◆ WHAT IS EXPECTED ◆
Print all of the records below again without a single difference.

◆ Version comparison data ◆

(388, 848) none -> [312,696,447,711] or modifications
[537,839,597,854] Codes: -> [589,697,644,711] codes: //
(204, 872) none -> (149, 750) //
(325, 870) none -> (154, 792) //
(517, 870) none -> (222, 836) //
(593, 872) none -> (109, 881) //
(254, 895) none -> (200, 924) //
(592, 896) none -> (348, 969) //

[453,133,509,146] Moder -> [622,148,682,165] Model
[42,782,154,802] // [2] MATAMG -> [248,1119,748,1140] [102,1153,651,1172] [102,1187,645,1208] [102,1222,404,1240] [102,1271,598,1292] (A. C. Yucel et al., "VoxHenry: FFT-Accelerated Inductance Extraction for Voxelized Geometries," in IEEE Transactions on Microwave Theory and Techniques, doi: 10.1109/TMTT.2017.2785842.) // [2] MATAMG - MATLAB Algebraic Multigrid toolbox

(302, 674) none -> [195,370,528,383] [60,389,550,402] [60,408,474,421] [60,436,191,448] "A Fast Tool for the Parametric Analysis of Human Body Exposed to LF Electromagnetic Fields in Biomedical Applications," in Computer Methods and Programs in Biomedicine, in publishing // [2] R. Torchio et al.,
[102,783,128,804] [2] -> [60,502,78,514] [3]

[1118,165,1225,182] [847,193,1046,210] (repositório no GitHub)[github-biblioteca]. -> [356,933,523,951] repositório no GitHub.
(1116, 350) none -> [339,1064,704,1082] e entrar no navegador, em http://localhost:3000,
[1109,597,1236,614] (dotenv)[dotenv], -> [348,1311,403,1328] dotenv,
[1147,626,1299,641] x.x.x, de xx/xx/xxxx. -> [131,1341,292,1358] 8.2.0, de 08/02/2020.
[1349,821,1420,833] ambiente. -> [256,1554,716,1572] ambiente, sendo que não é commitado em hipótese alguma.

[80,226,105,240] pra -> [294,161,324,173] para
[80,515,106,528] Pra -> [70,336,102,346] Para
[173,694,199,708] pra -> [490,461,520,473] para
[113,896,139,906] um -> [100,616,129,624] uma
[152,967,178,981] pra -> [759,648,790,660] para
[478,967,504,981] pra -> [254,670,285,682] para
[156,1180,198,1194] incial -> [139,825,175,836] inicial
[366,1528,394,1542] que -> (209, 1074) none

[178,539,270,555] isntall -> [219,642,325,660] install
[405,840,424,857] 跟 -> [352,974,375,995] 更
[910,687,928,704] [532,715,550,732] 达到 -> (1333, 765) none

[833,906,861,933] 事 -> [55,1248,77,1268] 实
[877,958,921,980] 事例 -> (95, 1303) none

◆ YOUR SOLUTION ◆
(388, 848) none -> [312,696,447,711] or modifications
[537,839,597,854] Codes: -> [589,697,644,711] codes: //
(204, 872) none -> (149, 750) //
(325, 870) none -> (154, 792) //
(517, 870) none -> (222, 836) //
(593, 872) none -> (109, 881) //
(254, 895) none -> (200, 924) //
(592, 896) none -> (348, 969) //

[453,133,509,146] Moder -> [622,148,682,165] Model
[42,782,154,802] // [2] MATAMG -> [248,1119,748,1140] [102,1153,651,1172] [102,1187,645,1208] [102,1222,404,1240] [102,1271,598,1292] (A. C. Yucel et al., "VoxHenry: FFT-Accelerated Inductance Extraction for Voxelized Geometries," in IEEE Transactions on Microwave Theory and Techniques, doi: 10.1109/TMTT.2017.2785842.) // [2] MATAMG - MATLAB Algebraic Multigrid toolbox

(302, 674) none -> [195,370,528,383] [60,389,550,402] [60,408,474,421] [60,436,191,448] "A Fast Tool for the Parametric Analysis of Human Body Exposed to LF Electromagnetic Fields in Biomedical Applications," in Computer Methods and Programs in Biomedicine, in publishing // [2] R. Torchio et al.,
[102,783,128,804] [2] -> [60,502,78,514] [3]

[1118,165,1225,182] [847,193,1046,210] (repositório no GitHub)[github-biblioteca]. -> [356,933,523,951] repositório no GitHub.
(1116, 350) none -> [339,1064,704,1082] e entrar no navegador, em http://localhost:3000,
[1109,597,1236,614] (dotenv)[dotenv], -> [348,1311,403,1328] dotenv,
[1147,626,1299,641] x.x.x, de xx/xx/xxxx. -> [131,1341,292,1358] 8.2.0, de 08/02/2020.
[1349,821,1420,833] ambiente. -> [256,1554,716,1572] ambiente, sendo que não é commitado em hipótese alguma.

[80,226,105,240] pra -> [294,161,324,173] para
[80,515,106,528] Pra -> [70,336,102,346] Para
[173,694,199,708] pra -> [490,461,520,473] para
[113,896,139,906] um -> [100,616,129,624] uma
[152,967,178,981] pra -> [759,648,790,660] para
[478,967,504,981] pra -> [254,670,285,682] para
[156,1180,198,1194] incial -> [139,825,175,836] inicial
[366,1528,394,1542] que -> (209, 1074) none

[178,539,270,555] isntall -> [219,642,325,660] install
[405,840,424,857] 跟 -> [352,974,375,995] 更
[910,687,928,704] [532,715,550,732] 达到 -> (1333, 765) none

[833,906,861,933] 事 -> [55,1248,77,1268] 实
[877,958,921,980] 事例 -> (95, 1303) none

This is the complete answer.